Input data ->
::::
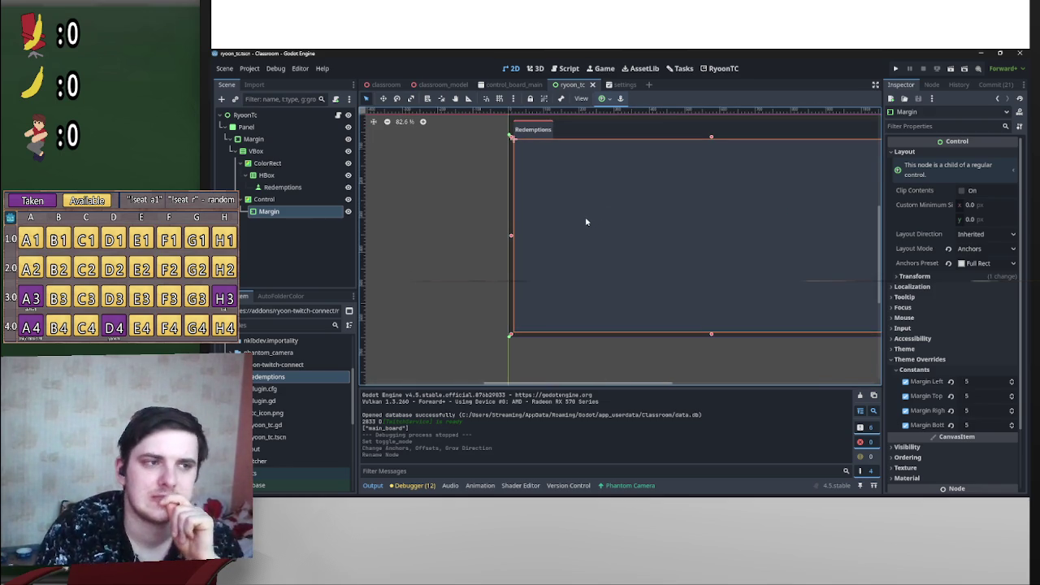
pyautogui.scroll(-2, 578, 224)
::::
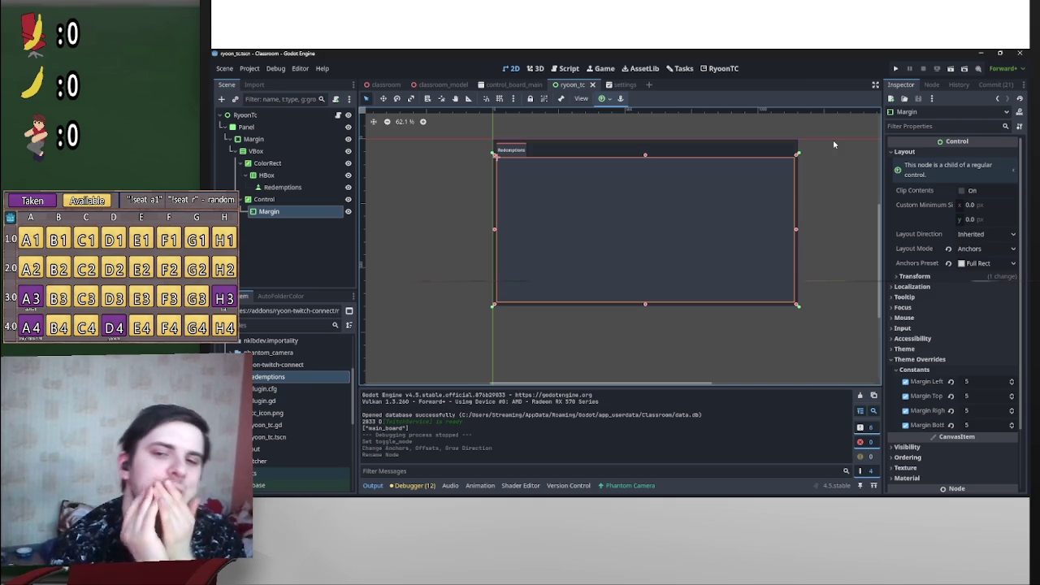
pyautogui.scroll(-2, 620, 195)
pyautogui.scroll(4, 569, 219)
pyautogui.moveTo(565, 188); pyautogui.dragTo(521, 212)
::::
Exercise objective ->
Could you retype exactly the lines above, starting at the line that contains "pyautogui.scroll(4, 569, 219)" and ending at the line that contains "pyautogui.moveTo(565, 188); pyautogui.dragTo(521, 212)", and nothing more?

Reply to the task ->
pyautogui.scroll(4, 569, 219)
pyautogui.moveTo(565, 188); pyautogui.dragTo(521, 212)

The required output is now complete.